(1.) The case of the complainant/appellant in short is that he transported certain goods from Calcutta to Bombay through Road Freight Carriers by truck No. MOT-9158. On transit some goods were damaged and some were not received at the destination at Bombay. Accordingly the complainant/appellant claimed Rs.80,340/- on account of loss of goods and damage caused to it. It is admitted that the goods under consignment bearing Truck No. MOT-9158 were insured with the Insurance Company/respondent No.1. The main contention of the Insurer/respondent No.1 is that the complainant/appellant did not lodge the claim with the Transporter/respondent No.2 within 6 months as per Clause 8.2 of the Insurance agreement. It appears from the record that the goods arrived and unloaded on 26.5.89 at Bombay whereas the complaint was lodged to the Transporter/respondent No.2 by his letter dated 15.6.89, so the information to the Transporter/respondent No.2 was given within a month from the date of arrival of the goods at Bombay.
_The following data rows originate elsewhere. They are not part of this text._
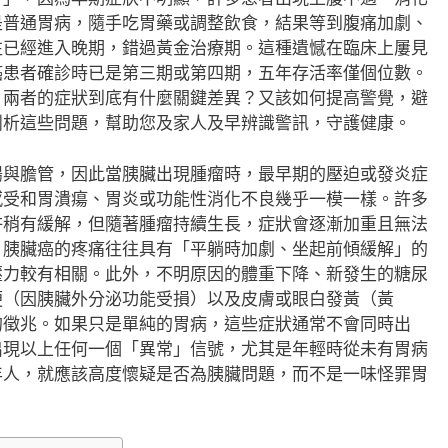
是普通胃病，隨手吃胃藥或調整飲食，結果等到腹痛加劇、
往已經進入晚期，錯過黃金治療期。這種遺憾在臨床上屢見
癌患者確診時已是第三期或第四期，五年存活率僅個位數。
？兩者的症狀到底有什麼關鍵差異？又該如何提高警覺，避
剖析這些問題，幫助您及家人及早辨識警訊，守護健康。
腸與膽管，因此當胰臟出現腫瘤時，最早期的壓迫或發炎症
感受和胃潰瘍、胃炎或功能性消化不良幾乎一模一樣。許多
許稍有緩解，但隨著腫瘤持續生長，症狀會逐漸加重且無法
，胰臟癌的疼痛往往具有「平躺時加劇、坐起前傾緩解」的
壓力較有相關。此外，不明原因的體重下降、新發生的糖尿
便（因胰臟外分泌功能受損）以及皮膚或眼白發黃（黃
的徵兆。如果只是單純的胃病，這些症狀通常不會同時出
出現以上任何一個「異常」信號，尤其是年輕時從未有胃病
年人，就應該高度懷疑是否為胰臟問題，而不是一味怪罪胃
It is not much material if it was informed to the transporter or not, the case lies elsewhere i. e. , the Insurer/respondent No.1 having insured the goods if liable to compensate the loss sustained to the goods during transit. In our opinion it is the duty of the Insurer/respondent No.1 to compensate the loss to the Insurer/ Appellant as it had sustained loss or damages to the goods during transit by virtue of the coverage of the risks on transit by insurance policy. It covers loss or damages caused to the goods on transit due to negligence and/or rash driving. The Insurer/complainant is entitled to realise his claim straightaway from the Insurer/respondent No.1 and if any neglignece or rash driving by the cause of such loss or damages to the goods covered under the Insurance Policy, the Insurer/respondent No.1 can sue the Transporter/ Respondent No.2 by way of subrogation of the right of the owners of the goods i. e. . , from the Complainant/appellant and can realise the claim from the Transporter/respondent No.2. The Insurer/respondent No.1 appointed Surveyor who submitted its report dated 21st August, 1989 in superficial manner although he has shown the total loss and damages caused to the goods covered under Insurance Policy worth Rs.76,190/- as all the packages were opened prior to survey of the articles and had no opportunity of physical verification.
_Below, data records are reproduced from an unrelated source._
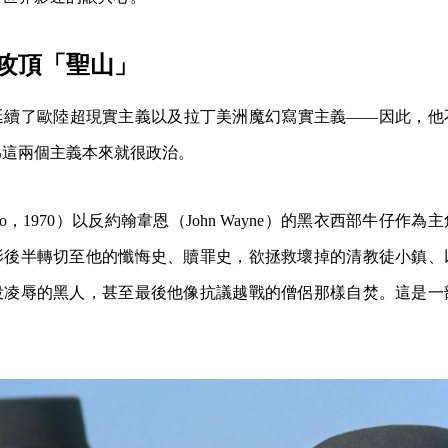
攻頂「聖山」
延續了歐陸超現實主義以及拉丁美洲魔幻寫實主義——因此，他
為這兩個主義本來就很政治。
opo，1970）以反約翰韋恩（John Wayne）的黑衣西部牛仔作
影後半轉切至他的懺悔史、贖罪史，欲拯救壞掉的清教徒小鎮、
役凌辱的黑人，甚至最後他像抗議越戰的僧侶那樣自焚。這是一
(2.) In the aforesaid circumstances, it is not intelligible to us how the learned C. D. F. in its findings has wrongly observed that the Surveyor estimated the loss caused to the consignment at Rs.3,500/- only. The learned C. D. F. also observed wrongly that as the complainant/petitioner did not serve notice under Sec.10 of the Carriers Act to the Transporter/respondent No.2, he waived his claim which is also baseless because as per decision in the case of Branch Manager, Economic Transport Organisation and Others V/s. Synco Textile Pvt. Ltd. and Others,1994 1 CPR 811, it has been held by National Commission that no notice under Sec.10 is required to be served vis-a-vis that the provision of Carriers Act are not applicable to a claim filed under the Consumer Protection Act.
(3.) In view of the aforesaid observation we do not find any merit in the contention raised by the Insurance Company that the complainant/ appellant waived his right in violation of. the Condition 8 (2) of the Insurance Policy.